> Instructions to follow: This exercise calls for retyping every line below exactly, with the images omitted.

> Available data:
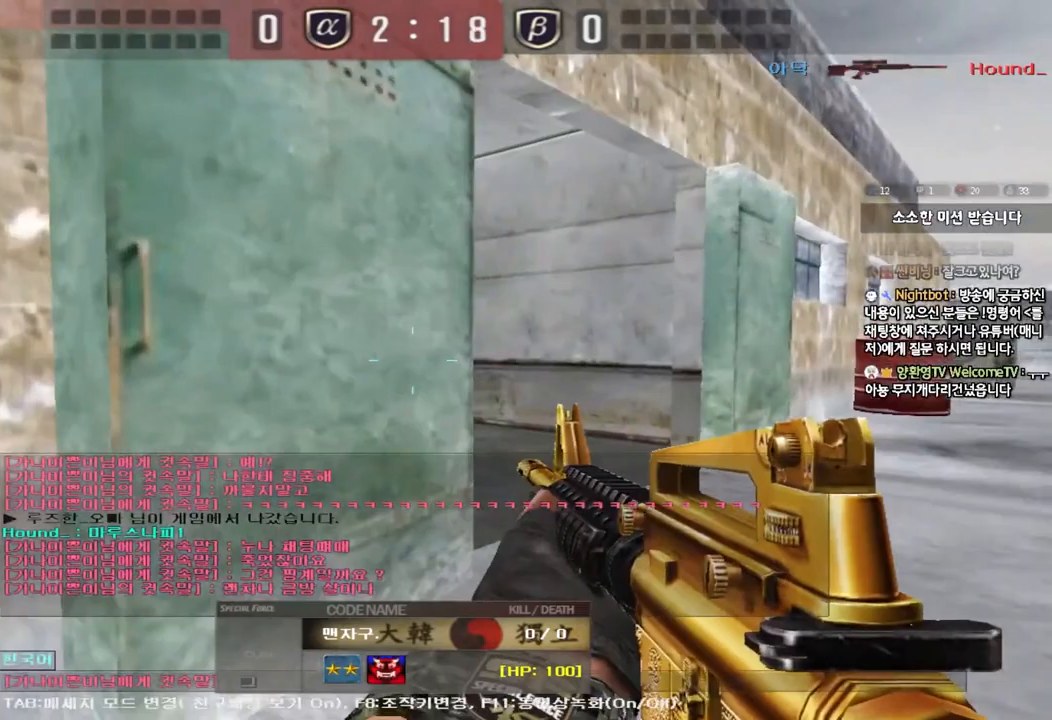
{"keys": ["w"], "events": [[17, "r", "down"], [117, "r", "up"], [200, "s", "down"], [250, "a", "down"], [317, "s", "up"], [333, "a", "up"], [433, "w", "down"]]}
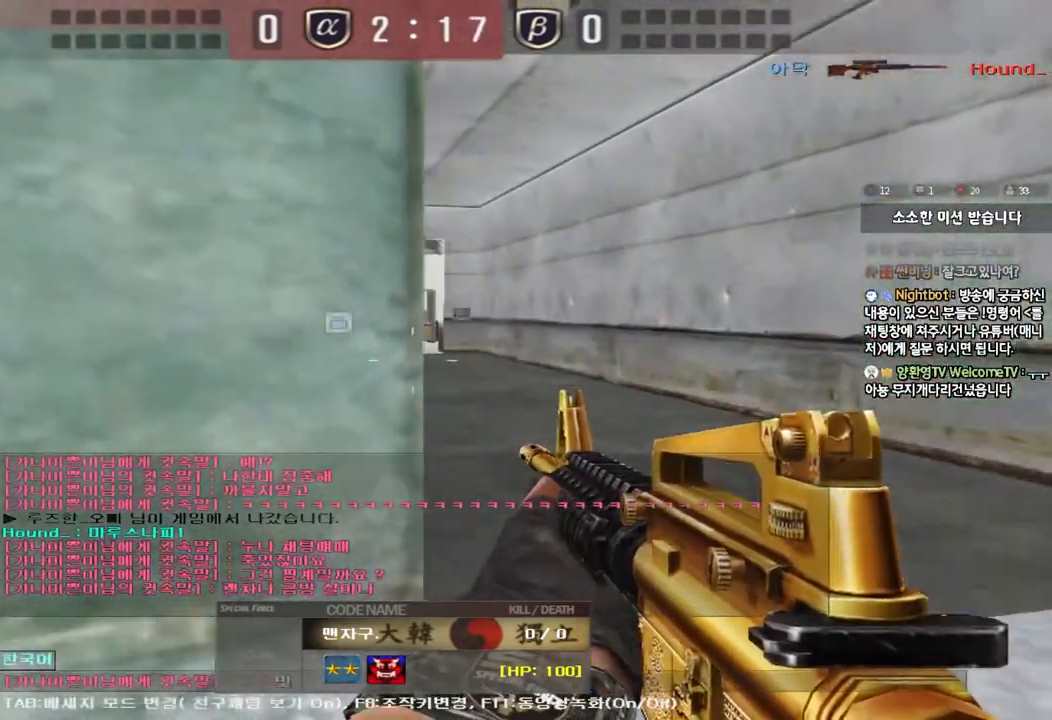
{"keys": [], "events": [[17, "w", "up"], [100, "w", "down"], [183, "w", "up"]]}
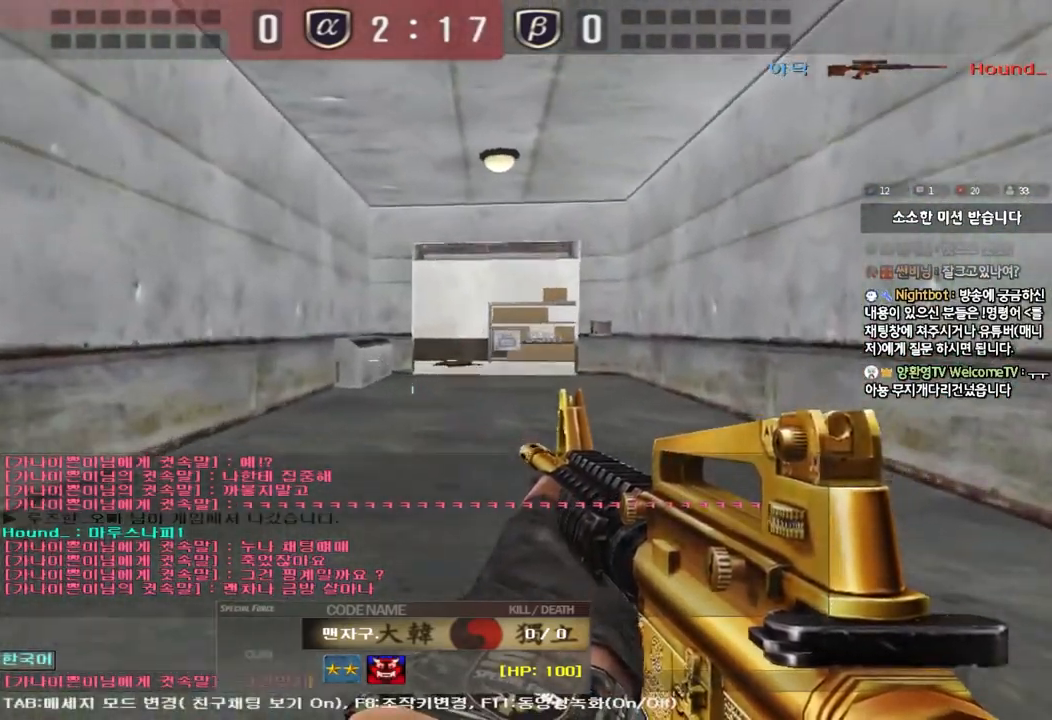
{"keys": [], "events": []}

> Response box:
{"keys": ["w"], "events": [[17, "r", "down"], [117, "r", "up"], [200, "s", "down"], [250, "a", "down"], [317, "s", "up"], [333, "a", "up"], [433, "w", "down"]]}
{"keys": [], "events": [[17, "w", "up"], [100, "w", "down"], [183, "w", "up"]]}
{"keys": [], "events": []}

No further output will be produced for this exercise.